MP investiga falta de aulas para alunos do 6º ano em escola municipal do Recife
Promotoria marca audiência para 12 de dezembro após denúncia de que estudantes da Escola Nossa Senhora do Pilar enfrentam rodízio de professores e horários reduzidos; Secretaria de Educação enviou professores temporários, mas problema persiste
O Ministério Público de Pernambuco (MPPE) instaurou um procedimento administrativo para investigar a suposta falta de aulas para as turmas do 6º ano da Escola Municipal Nossa Senhora do Pilar, no Recife. A Promotoria de Justiça de Defesa da Cidadania da Capital (Educação) marcou uma audiência para o dia 12 de dezembro para tentar resolver o impasse entre a denunciante e a Secretaria de Educação do município.
A investigação foi aberta após a ouvidoria do MPPE receber, em julho deste ano, um relato sobre a ausência de aulas para os estudantes do 6º ano da unidade de ensino. A denunciante afirmou que a situação permanece irregular, com falta de professores resultando em rodízio e horários de aula reduzidos.
Conflito de versões
Em sua defesa, a Secretaria Municipal de Educação (SEDUC) informou, por meio de Nota Técnica, que em visita técnica constatou a ausência de aulas em uma turma devido à licença médica de um professor e à falta de substituto. A pasta alegou que, após envio de ofício, dois docentes temporários foram designados e que a unidade escolar informou que “o conteúdo pendente será reposto conforme cronograma”.
No entanto, a denunciante contestou a versão oficial, afirmando que a situação permanece irregular na Escola Municipal do Pilar. Ela relatou ainda a “utilização frequente de atestados médicos, por longos períodos, por parte dos professores concursados”, o que estaria agravando o problema da falta de aulas.
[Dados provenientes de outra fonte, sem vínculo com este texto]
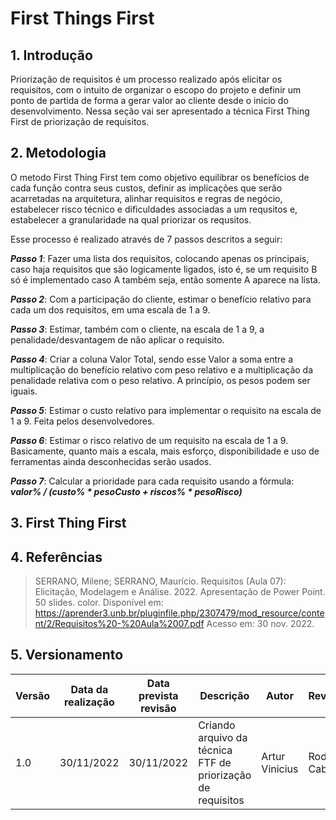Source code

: # First Things First

## 1. Introdução

Priorização de requisitos é um processo realizado após elicitar os requisitos, com o intuito de organizar o escopo do projeto e definir um ponto de partida de forma a gerar valor ao cliente desde o inicio do desenvolvimento.
Nessa seção vai ser apresentado a técnica First Thing First de priorização de requisitos.

## 2. Metodologia
O metodo First Thing First tem como objetivo equilibrar os benefícios de cada função contra seus custos, definir as implicações que serão acarretadas na arquitetura, alinhar requisitos e regras de negócio,
estabelecer risco técnico e dificuldades associadas a um requsitos e, estabelecer a granularidade na qual priorizar os requsitos.

Esse processo é realizado através de 7 passos descritos a seguir:

***Passo 1***: Fazer uma lista dos requisitos, colocando apenas os principais, caso haja requisitos que são logicamente ligados, isto é, se um requisito B só é implementado caso A também seja, então somente A aparece na lista.

***Passo 2***: Com a participação do cliente, estimar o benefício relativo para cada um dos requisitos, em uma escala de 1 a 9.

***Passo 3***: Estimar, também com o cliente, na escala de 1 a 9, a penalidade/desvantagem de não aplicar o requisito.

***Passo 4***: Criar a coluna Valor Total, sendo esse Valor a soma entre a multiplicação do benefício relativo com peso relativo e a multiplicação da penalidade relativa com o peso relativo. A princípio, os pesos podem ser iguais.

***Passo 5***: Estimar o custo relativo para implementar o requisito na escala de 1 a 9. Feita pelos desenvolvedores.

***Passo 6***: Estimar o risco relativo de um requisito na escala de 1 a 9. Basicamente, quanto mais a escala, mais esforço, disponibilidade e uso de ferramentas ainda desconhecidas serão usados.

***Passo 7***: Calcular a prioridade para cada requisito usando a fórmula: ***valor% / (custo% * pesoCusto + riscos% * pesoRisco)***

## 3. First Thing First

## 4. Referências

> SERRANO, Milene; SERRANO, Maurício. Requisitos (Aula 07): Elicitação, Modelagem e Análise. 2022. Apresentação de Power Point. 50 slides. color. Disponível em: https://aprender3.unb.br/pluginfile.php/2307479/mod_resource/content/2/Requisitos%20-%20Aula%2007.pdf Acesso em: 30 nov. 2022.
## 5. Versionamento

| Versão | Data da realização | Data prevista revisão | Descrição | Autor | Revisor |
|--------|------|------|-----------|-------|---------|
| 1.0    | 30/11/2022 | 30/11/2022 | Criando arquivo da técnica FTF de priorização de requisitos | Artur Vinicius | Rodolfo Cabral |
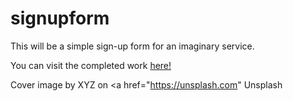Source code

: # signupform

This will be a simple sign-up form for an imaginary service.

You can visit the completed work <a href="https://google.com"> here! </a>

Cover image by XYZ on <a href="https://unsplash.com" Unsplash </a>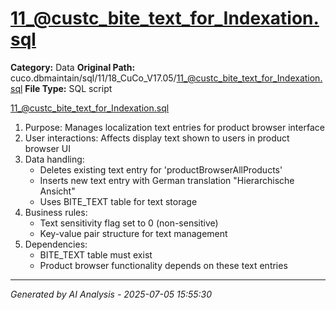 # 11_@custc_bite_text_for_Indexation.sql

**Category:** Data
**Original Path:** cuco.dbmaintain/sql/11/18_CuCo_V17.05/11_@custc_bite_text_for_Indexation.sql
**File Type:** SQL script

11_@custc_bite_text_for_Indexation.sql
1. Purpose: Manages localization text entries for product browser interface
2. User interactions: Affects display text shown to users in product browser UI
3. Data handling:
   - Deletes existing text entry for 'productBrowserAllProducts'
   - Inserts new text entry with German translation "Hierarchische Ansicht"
   - Uses BITE_TEXT table for text storage
4. Business rules:
   - Text sensitivity flag set to 0 (non-sensitive)
   - Key-value pair structure for text management
5. Dependencies:
   - BITE_TEXT table must exist
   - Product browser functionality depends on these text entries

---
*Generated by AI Analysis - 2025-07-05 15:55:30*
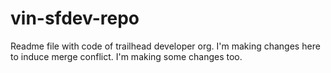 # vin-sfdev-repo
Readme file with code of trailhead developer org. I'm making changes here to induce merge conflict. I'm making some changes too.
Audiência marcada para dezembro
Diante das “informações conflitantes entre a pasta municipal e a senhora denunciante”, a promotora de Justiça Gilka Maria Almeida Vasconcelos de Miranda, em exercício cumulativo, designou audiência para o dia 12 de dezembro às 9h15 para ouvir ambas as partes.
A decisão de instaurar o procedimento administrativo foi baseada no direito à educação previsto na Constituição Federal, que estabelece ser “dever do Estado assegurar à criança e ao adolescente, com absoluta prioridade, o direito à educação”.
Fundamentos legais
A promotora citou em sua portaria que:
- A educação é “direito de todos e dever do Estado e da família” (artigo 205 da CF)
- É dever do Estado assegurar à criança e ao adolescente “com absoluta prioridade” o direito à educação (artigo 227 da CF)
- O ensino deve ser ministrado com base na “garantia de padrão de qualidade” (Lei de Diretrizes e Bases da Educação)
O caso segue sob investigação da Promotoria de Justiça especializada em Educação, que acompanhará as medidas tomadas pela secretaria para regularizar a situação dos estudantes do 6º ano da Escola Municipal Nossa Senhora do Pilar.